I know very well what happened to Emmett Till and what his mother did. I even wrote about it recently. That was education too! Emmett Till's mother inspired Rosa Parks. Rosa Parks (and Mamie Till, obviously) inspired a new wave of attention for the civil rights movement. And that led to...you guessed it...more and better conversation. Obviously I'm not saying that all speech needs to take place politely in a quiet room over coffee and cakes.
And yes, people always hold social capital over, at least the vast majority of, their critics. That's not news. It's why they're well known enough to be criticised. I'm not objecting to criticism. I'm objecting to the repeated attempts to frame hatred and hysteria as "criticism". If people were being honest and saying"
"Chappelle's special hurt my feelings because I deal with gender dysphria and don't like it when people highlight that my body doesn't match my internal identity."

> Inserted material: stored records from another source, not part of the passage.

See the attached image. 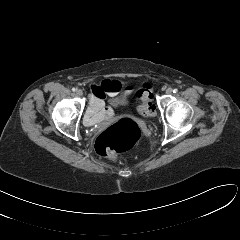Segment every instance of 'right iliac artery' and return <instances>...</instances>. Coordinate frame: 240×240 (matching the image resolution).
Returning a JSON list of instances; mask_svg holds the SVG:
<instances>
[{
  "label": "right iliac artery",
  "mask_w": 240,
  "mask_h": 240,
  "mask_svg": "<svg viewBox=\"0 0 240 240\" xmlns=\"http://www.w3.org/2000/svg\"><path fill=\"white\" fill-rule=\"evenodd\" d=\"M72 91H73V92H75V91H76V89H75V88H72Z\"/></svg>",
  "instance_id": "right-iliac-artery-1"
}]
</instances>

I think 99.9% of people would be understanding and respectful and receptive to that. The answer might still be "okay, well I guess it's best you don't watch it then," in the same way that, for example, the best solution for somebody who doesn't want to hear jokes about slavery or hear the n-word 1000 times, might be to not watch it. But very few people, least of all me, would push back against that kind of criticism. But instead it's:
"Dave Chappelle is a transphobe and his jokes are going to lead to the deaths of trans people and anybody who liked the special wants us dead. It should be removed from Netflix and anybody who disagrees is a bigot."

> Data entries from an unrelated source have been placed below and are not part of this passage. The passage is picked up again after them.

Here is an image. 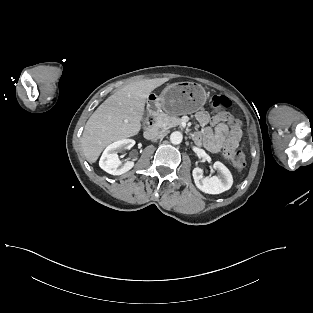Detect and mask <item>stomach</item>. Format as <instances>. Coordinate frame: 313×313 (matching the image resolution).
<instances>
[{
	"instance_id": "1",
	"label": "stomach",
	"mask_w": 313,
	"mask_h": 313,
	"mask_svg": "<svg viewBox=\"0 0 313 313\" xmlns=\"http://www.w3.org/2000/svg\"><path fill=\"white\" fill-rule=\"evenodd\" d=\"M207 100L205 89L192 82L168 85L159 96L150 98L149 103L157 110L171 115L191 114L203 107Z\"/></svg>"
}]
</instances>
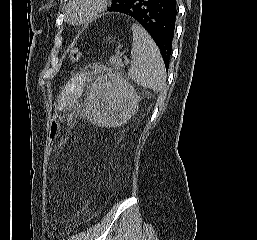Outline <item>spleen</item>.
<instances>
[{"label": "spleen", "instance_id": "obj_1", "mask_svg": "<svg viewBox=\"0 0 257 240\" xmlns=\"http://www.w3.org/2000/svg\"><path fill=\"white\" fill-rule=\"evenodd\" d=\"M131 29L133 64L128 71L129 77L144 88L152 89L154 92L163 91L166 85V73L157 45L141 26L132 24Z\"/></svg>", "mask_w": 257, "mask_h": 240}]
</instances>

This kind of "discourse" has become the default for so many people, and as I said, it undermines the entire cause for countless people who would otherwise be supportive. Most people are too smart for obvious emotional blackmail and manipulation to be an effective strategy.
And the "kill the gays" quote, going purely off what you've written here (as I said, Im not familiar), is a perfect example of the limits of the binary thinking so often seen in modern discourse. The quote you've wriitten here does sound empathetic. I don't care if it was written by Pol Pot or Katy Perry or the Dalai Lama. We have to get past the idea that if we disagre with somebody on certain issues, everything else they ever said becomes evil and wrong.
If the person who said this has been waging a war against the LGBT community then I disagree in the strongest possible terms with his actions. But I still agree with that particular quote. Both of these things can be true simultaneously. The words are true. Even if he said them disingenuously or as cover for his evil bullshit elsewhere. Similarly, if you take issue with the people excusing the murder of trans people, that's great. I do too! But then talk about that. Don't try and loop in a comedy special just because both of them relate to trans people.
You're absolutely right. A vocal minority does not equal a vocal majority. But when the "vocal" majority is not only not vocal, but completely silent about the mistakes that minority is making, you can't be surprised if the people looking in from the outside struggle to tell them apart. That's not disingenuous. It's a failure of the community to speak clearly and honestly.